Шрифт:
Интервал:
Закладка:
Полнейшая неразбериха творится не только со временем и пространством. Вещество — это энергия, но и не только: оно давно превратилось в серое месиво, просто нам не видно. Интересно, из чего сделана тропосфера? А если она существует лишь в моем воображении, то из чего сделано мое воображение?
Адам вернулся ко мне в комнату вместе со мной. Я тут же забралась на кровать, а он еще какое-то время ходил туда-сюда, выглядывая из-за занавески, поднимая со столика Библию и снова укладывая ее обратно. Я думала, что он усядется на деревянный стул, но он в конце концов все-таки подошел и сел на кровати рядом со мной, опустив голову на изголовье дюймах в двух от меня.
— Так вот, если все мы кварки и электроны… — начал он.
— То что?
— Получается, что, если мы займемся любовью, это всего лишь кварки и электроны будут тереться друг о друга?

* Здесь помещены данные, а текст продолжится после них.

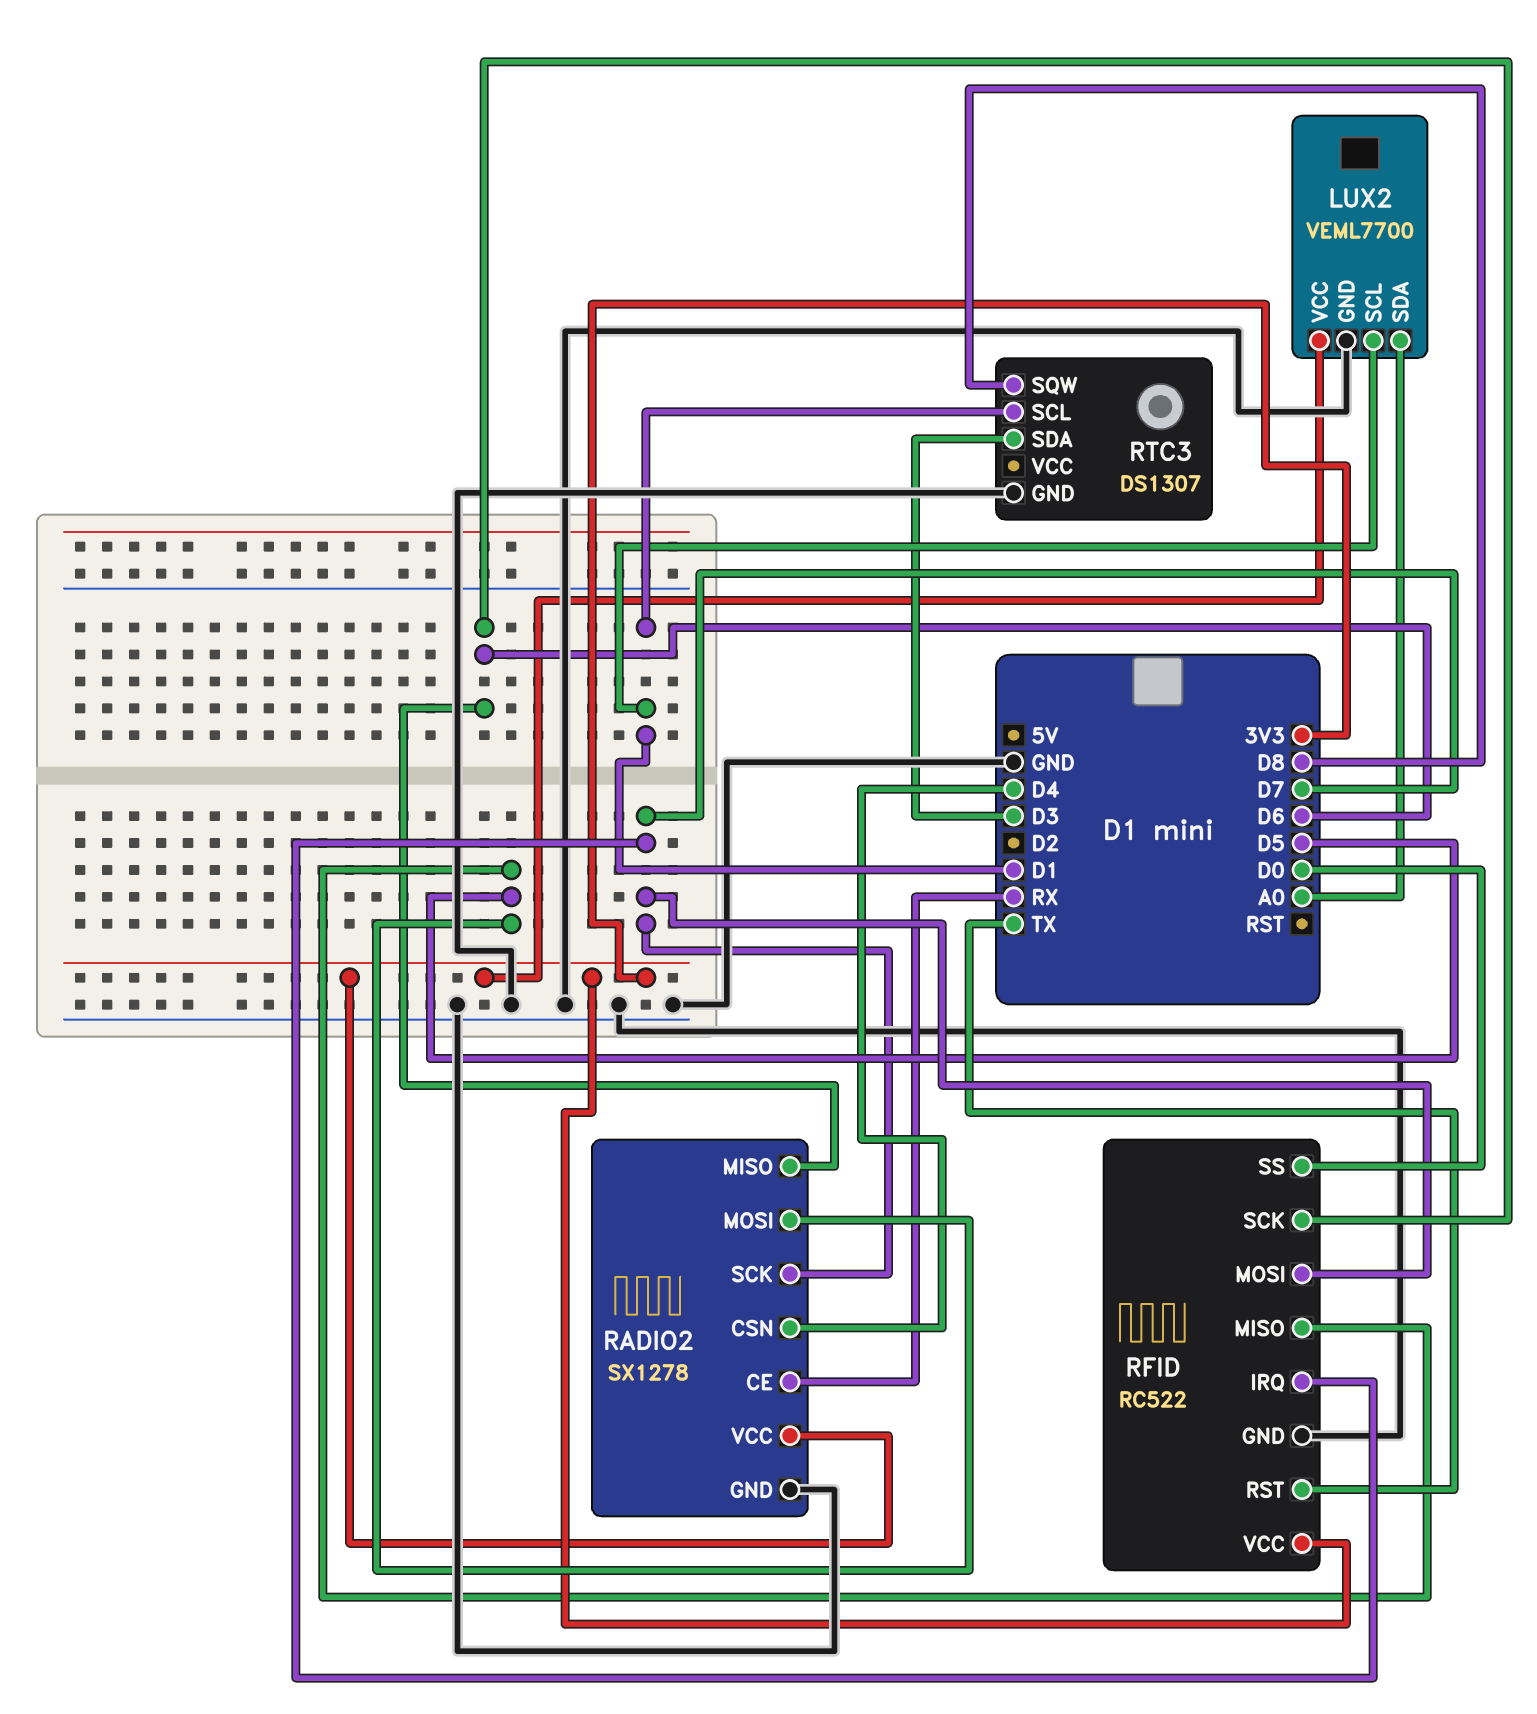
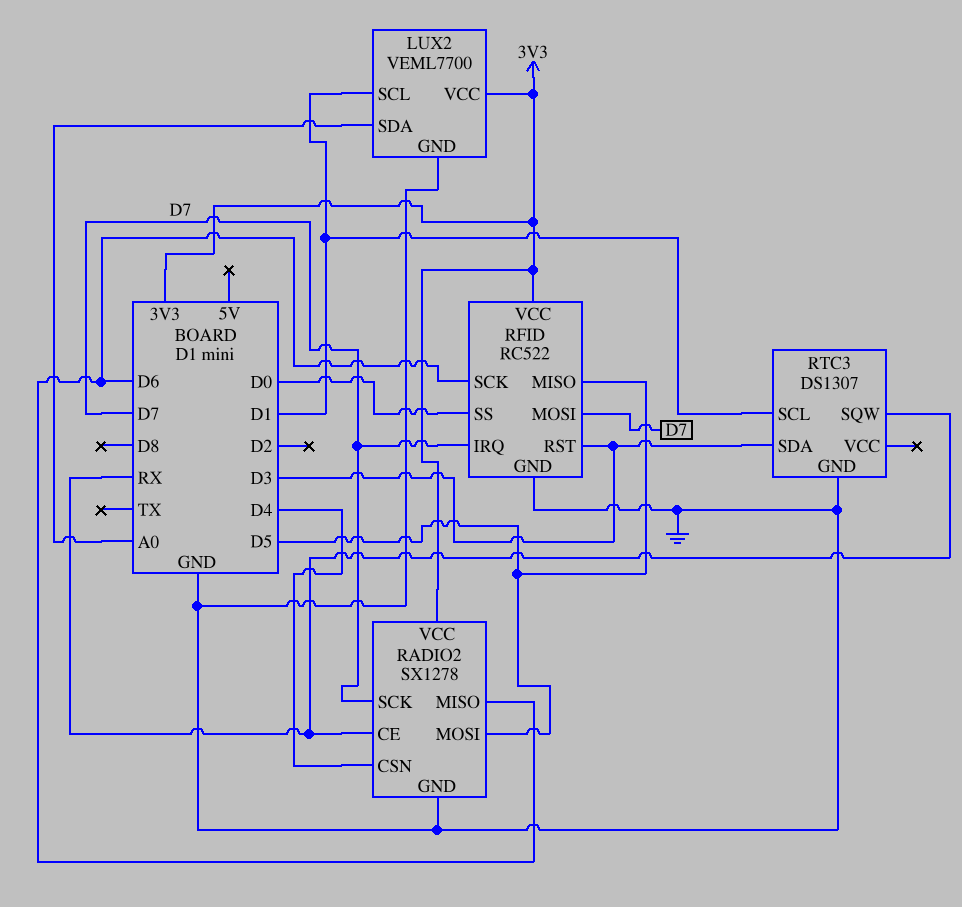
RFID pin RST: TX -> D3
RTC3 pin SQW: D8 -> RX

— Даже лучше, — сказала я. — В микроскопическом мире никто ни о кого не трется. В действительности одно вещество никогда не соприкасается с другим веществом, поэтому мы можем заняться любовью, и наши атомы даже не будут друг друга касаться. Ты ведь помнишь, что электроны находятся снаружи атомов и отталкивают другие электроны. Поэтому мы можем заняться любовью и в то же время отталкивать друг друга.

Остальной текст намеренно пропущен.